This Act prohibits the President from granting licenses or waivers for transactions involving certain terrorism-designated foreign persons unless Congress is certified that those persons have completely ceased terrorist activities.
Bryan Steil
Representative
WI-1
The No Sanctions Relief for Terrorists Act prohibits the granting of new licenses or waivers for transactions involving individuals or groups designated as terrorists by the Treasury Department as of January 20, 2021. Such relief can only be issued if the President certifies to key congressional committees that the designated foreign persons have completely ceased all terrorist activities. This measure specifically targets the easing of existing sanctions on designated terrorist entities.
The aptly named No Sanctions Relief for Terrorists Act is all about putting up new bureaucratic roadblocks against easing sanctions on foreign individuals and groups previously designated as terrorists. Essentially, it locks down the ability of the Executive Branch—specifically the Treasury Department’s Office of Foreign Assets Control (OFAC)—to grant new special permissions, called licenses or waivers, for transactions involving these entities.
What’s the big change? Before any new license or waiver can be issued to someone on the designated terrorist list, the President must now send a formal certification to four key Congressional committees (Foreign Affairs and Financial Services in the House; Foreign Relations and Banking in the Senate). This isn't just a heads-up; the President has to certify that the foreign person or group has “completely stopped participating in terrorism.” If that sounds like a high bar, it is.

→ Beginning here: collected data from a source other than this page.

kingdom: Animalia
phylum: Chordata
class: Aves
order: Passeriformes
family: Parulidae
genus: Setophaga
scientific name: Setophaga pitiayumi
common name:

This provision essentially hands Congress a new level of oversight, making it much harder to quietly grant exceptions to sanctions.
This restriction specifically targets foreign persons and groups who were already on OFAC’s sanctions list as of January 20, 2021, under Executive Order 13224 (the order dealing with terrorist financing). Think of it as freezing the list of sanctioned entities from that specific date and making it extremely difficult to grant them any new deals or exemptions going forward. For example, if a specific Iranian entity was on that list on that date, any US company or organization seeking a new waiver to do business with them would be blocked unless the President makes that tough certification to Congress.

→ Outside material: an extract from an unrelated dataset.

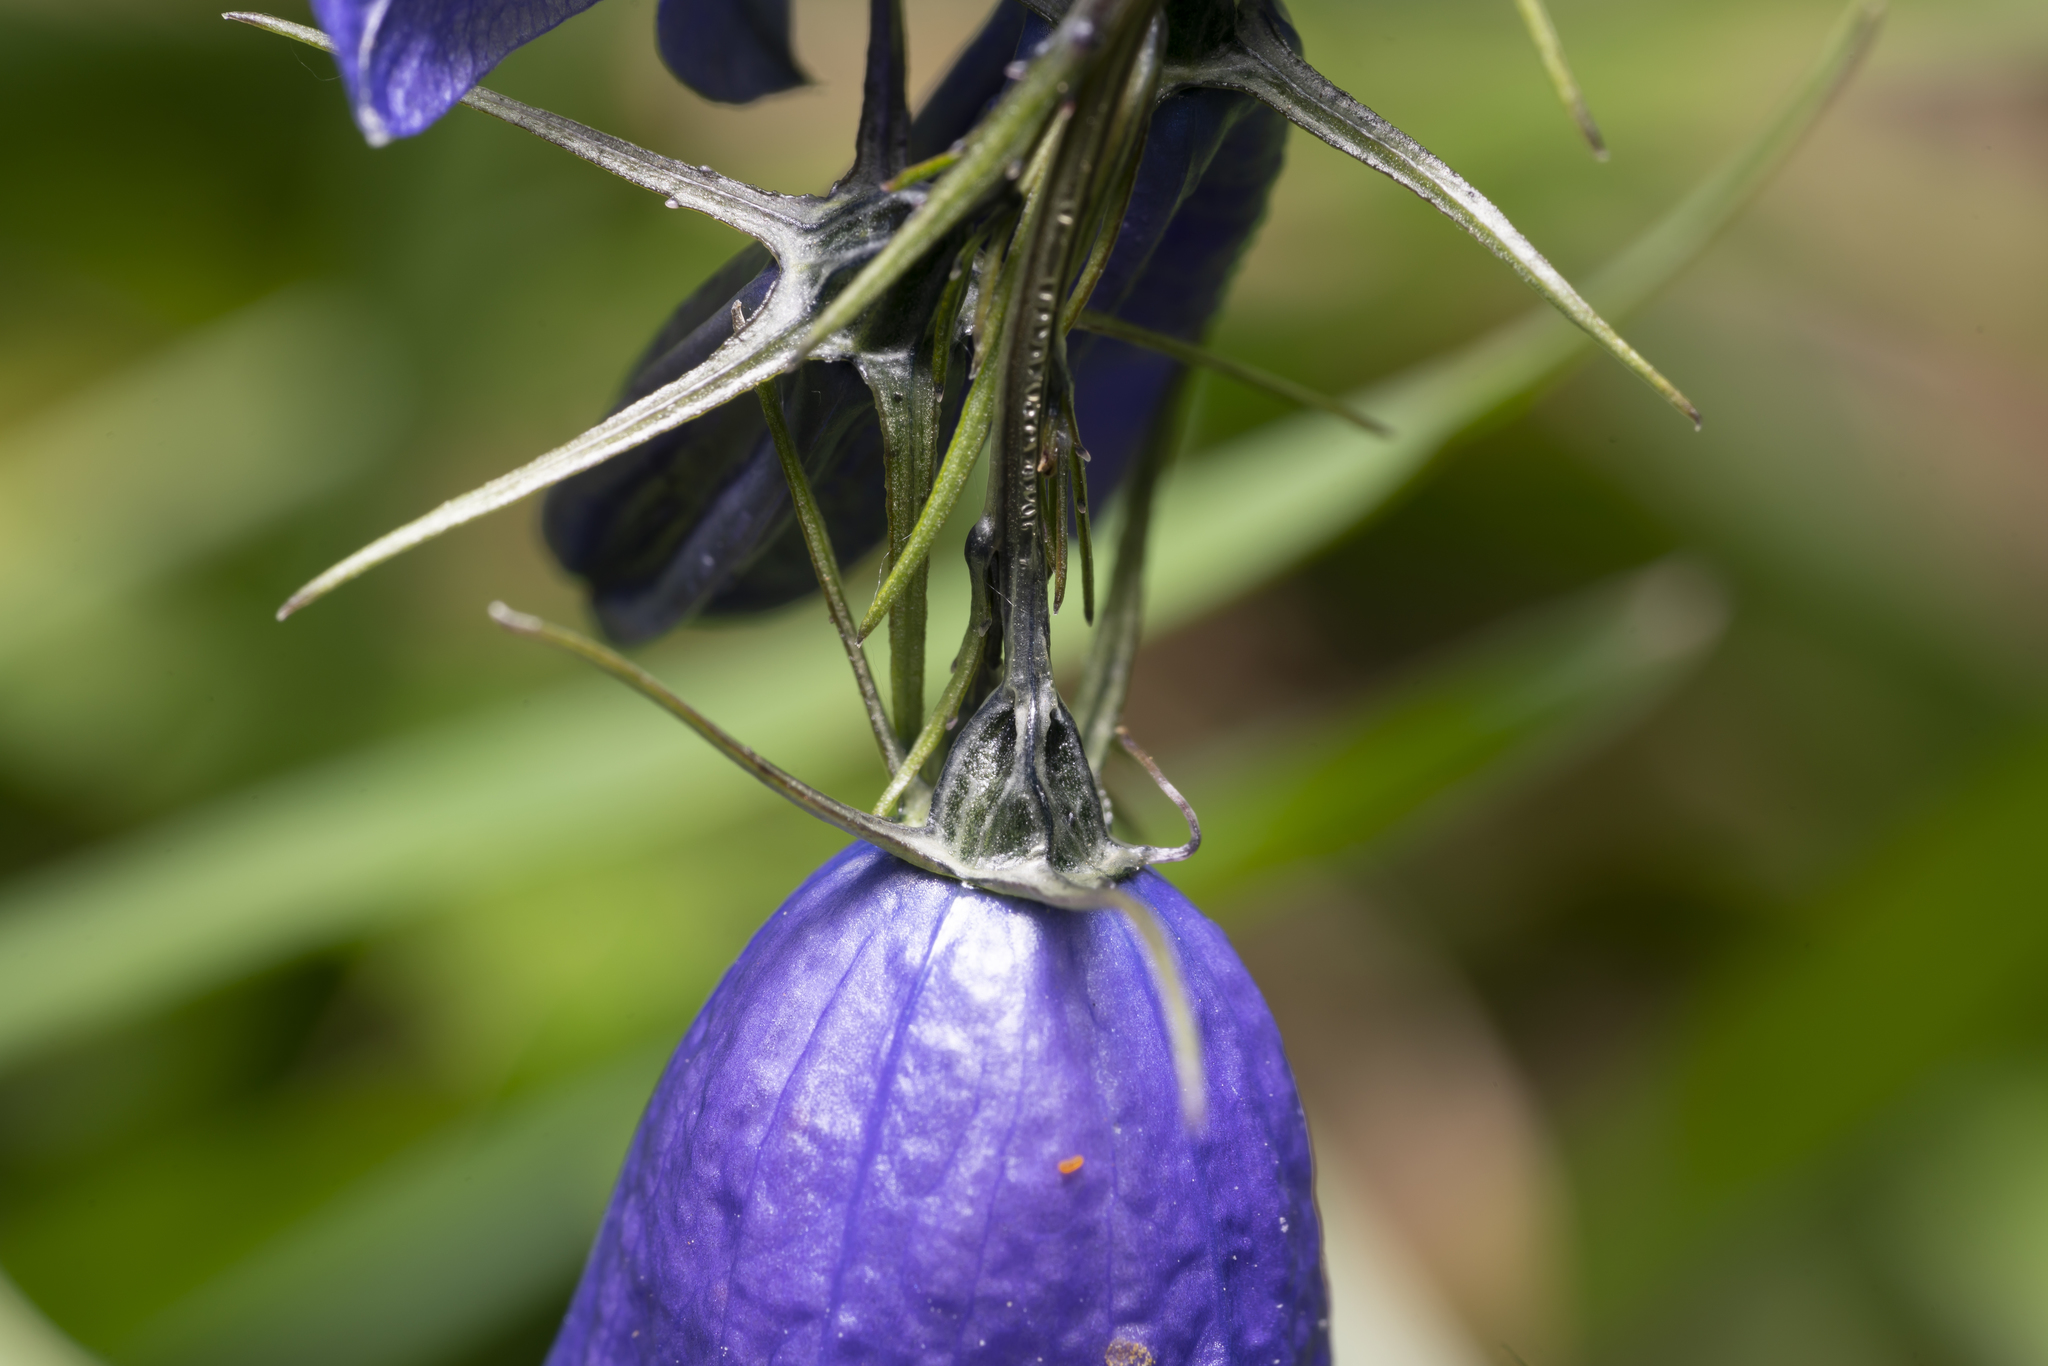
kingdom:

For most people, this bill won't change your daily routine, but it matters a lot in the world of foreign policy and international finance. For US businesses or humanitarian organizations that sometimes need special permission (a waiver) to interact with sanctioned areas—perhaps to deliver aid or conclude a limited commercial deal—this process just got significantly harder. It means less flexibility for the Executive Branch to use targeted sanctions relief as a diplomatic tool. It also means that groups seeking to get off the sanctions list face a much higher hurdle: they need the President to vouch to Congress that they have completely ceased terrorist activity, a standard that is potentially subjective and politically charged.
It’s important to note what this bill doesn’t touch: it explicitly leaves existing general licenses that OFAC had in place as of January 20, 2021, completely alone. General licenses are broad permissions that apply to categories of transactions (like certain humanitarian aid or personal remittances), so those established avenues for interaction remain open. This bill is about stopping new, specific exceptions from being carved out for designated entities.